Apart from the pictures, every record here must be copied word for word.
Segment Start: Input records
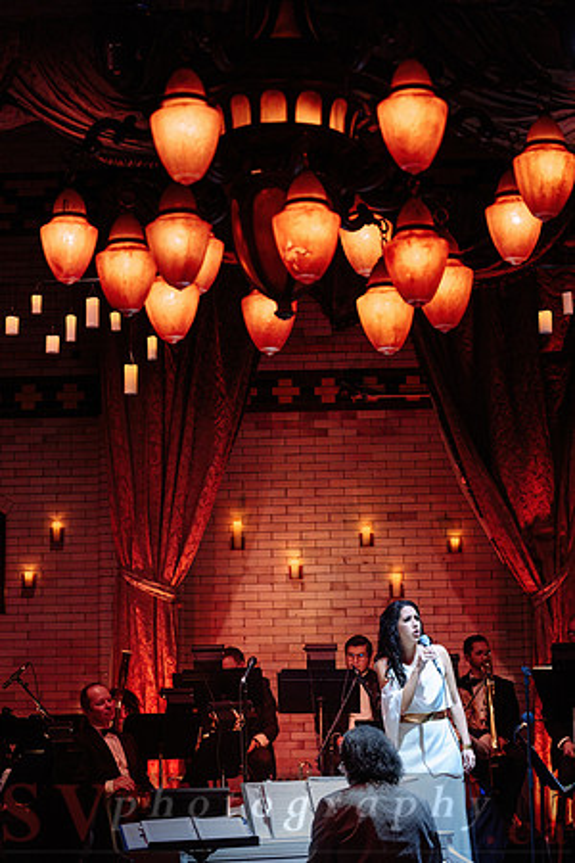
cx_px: 288
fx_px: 1677
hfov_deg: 19.5
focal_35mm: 70
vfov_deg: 28.8
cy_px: 432
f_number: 2.8
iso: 1600
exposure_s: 1/125
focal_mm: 70
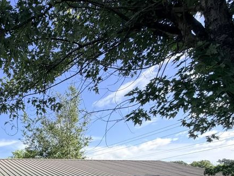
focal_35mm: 33
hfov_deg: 47.2
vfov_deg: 36.2
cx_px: 6
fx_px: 223
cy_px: 195
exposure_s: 1/664
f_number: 2.2
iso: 40
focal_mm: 2.22
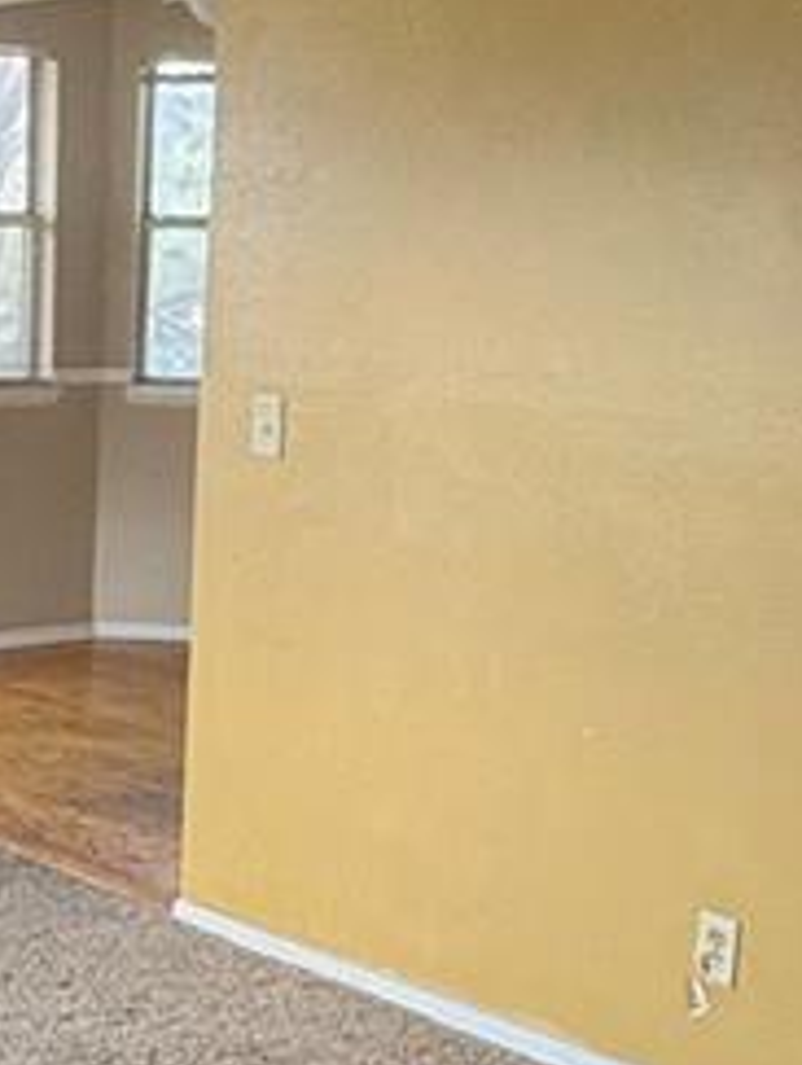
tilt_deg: -8.0
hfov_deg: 20.1
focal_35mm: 69
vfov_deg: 28.1
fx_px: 2126
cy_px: 548
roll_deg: -1.3
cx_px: -145
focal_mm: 2.22
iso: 200
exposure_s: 1/99
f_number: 2.2
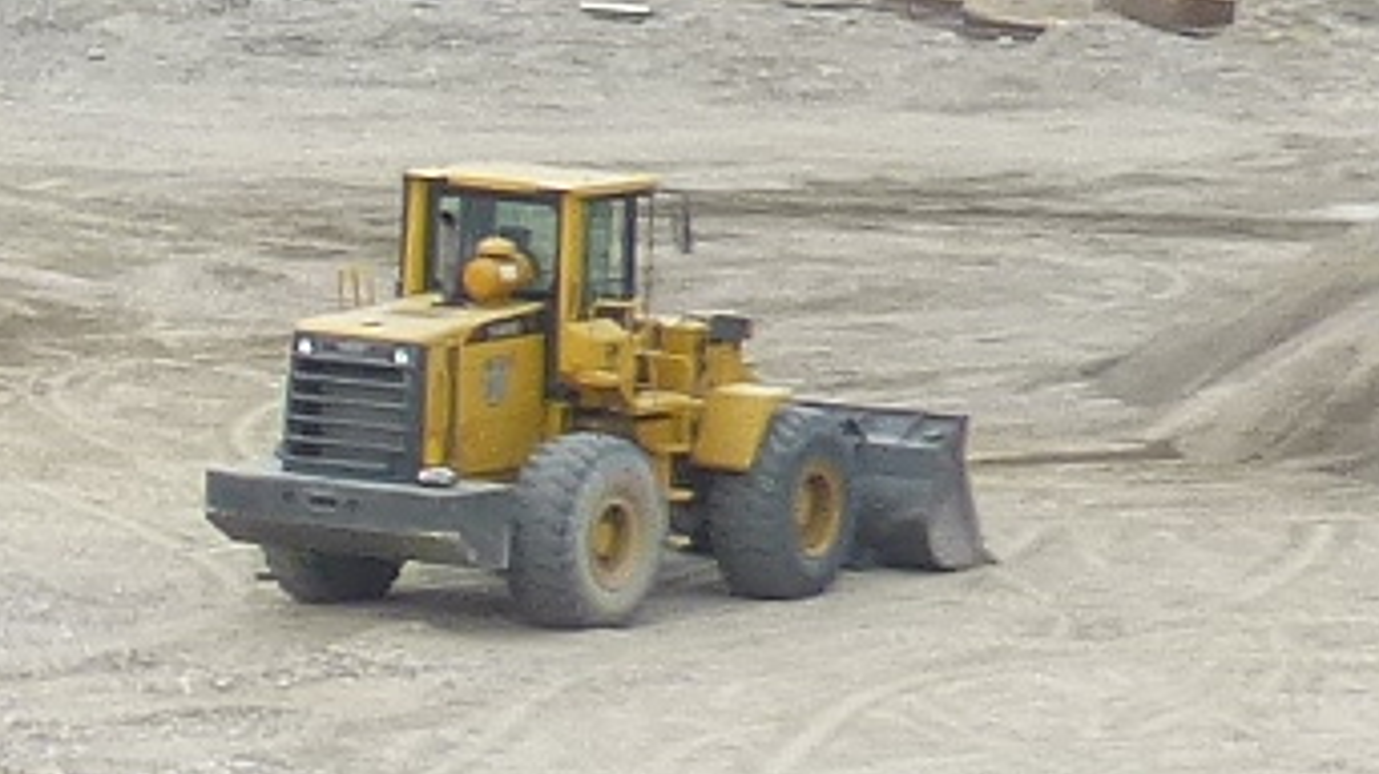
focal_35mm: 538
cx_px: -3367
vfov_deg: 2.3
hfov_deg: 3.9
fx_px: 19663
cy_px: 609
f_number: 4.9
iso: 100
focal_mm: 11.7
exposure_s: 1/160
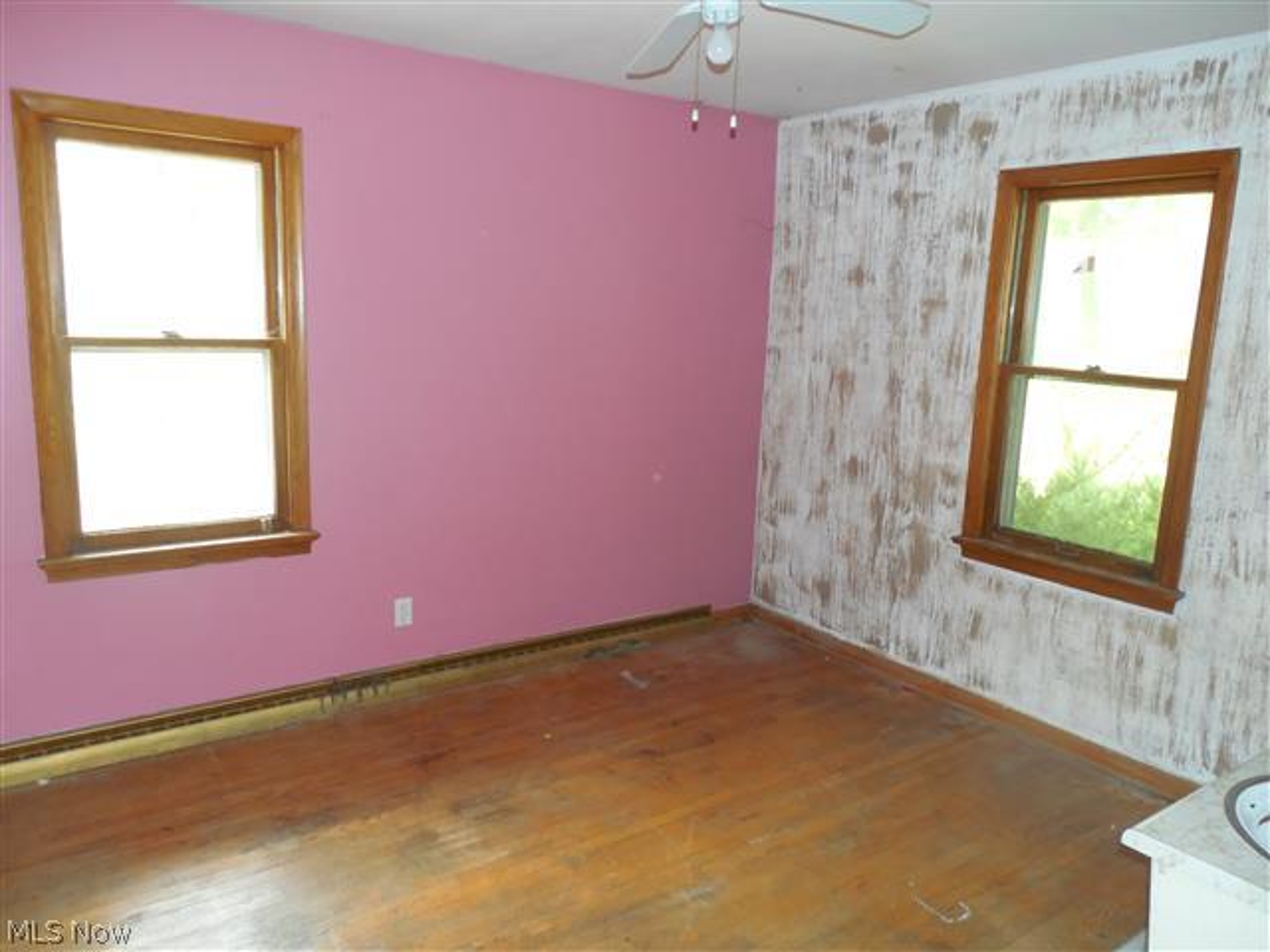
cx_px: 635
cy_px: 476
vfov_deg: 54.9
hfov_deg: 69.4
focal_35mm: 25
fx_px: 917
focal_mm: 4.5
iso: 360
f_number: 3.3
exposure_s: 1/25
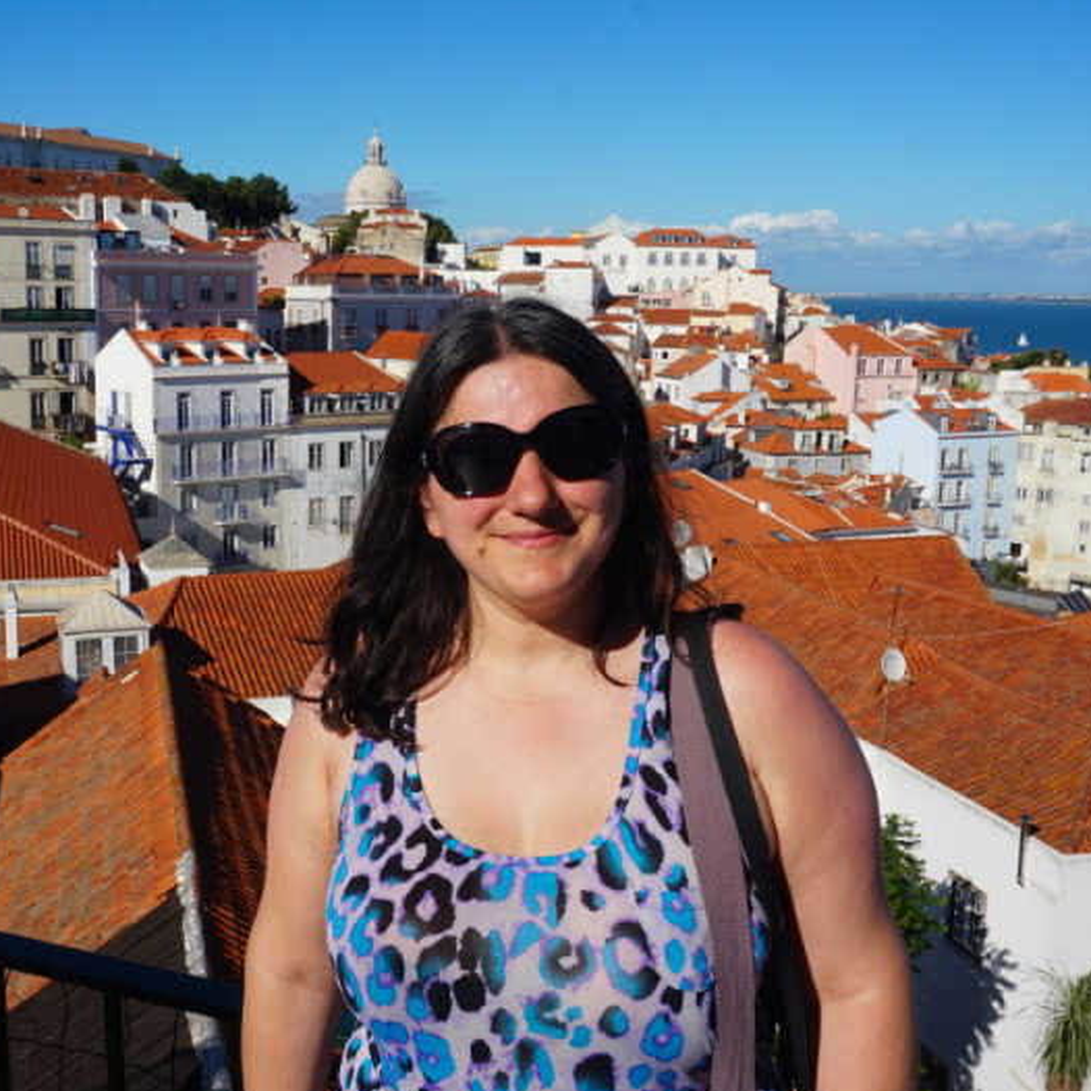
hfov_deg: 41.1
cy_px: 546
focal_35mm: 41
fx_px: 1449
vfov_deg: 41.3
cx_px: 440
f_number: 14
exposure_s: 1/160
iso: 100
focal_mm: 21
Segment End: Input records
### Task output:
cx_px: 288
fx_px: 1677
hfov_deg: 19.5
focal_35mm: 70
vfov_deg: 28.8
cy_px: 432
f_number: 2.8
iso: 1600
exposure_s: 1/125
focal_mm: 70
focal_35mm: 33
hfov_deg: 47.2
vfov_deg: 36.2
cx_px: 6
fx_px: 223
cy_px: 195
exposure_s: 1/664
f_number: 2.2
iso: 40
focal_mm: 2.22
tilt_deg: -8.0
hfov_deg: 20.1
focal_35mm: 69
vfov_deg: 28.1
fx_px: 2126
cy_px: 548
roll_deg: -1.3
cx_px: -145
focal_mm: 2.22
iso: 200
exposure_s: 1/99
f_number: 2.2
focal_35mm: 538
cx_px: -3367
vfov_deg: 2.3
hfov_deg: 3.9
fx_px: 19663
cy_px: 609
f_number: 4.9
iso: 100
focal_mm: 11.7
exposure_s: 1/160
cx_px: 635
cy_px: 476
vfov_deg: 54.9
hfov_deg: 69.4
focal_35mm: 25
fx_px: 917
focal_mm: 4.5
iso: 360
f_number: 3.3
exposure_s: 1/25
hfov_deg: 41.1
cy_px: 546
focal_35mm: 41
fx_px: 1449
vfov_deg: 41.3
cx_px: 440
f_number: 14
exposure_s: 1/160
iso: 100
focal_mm: 21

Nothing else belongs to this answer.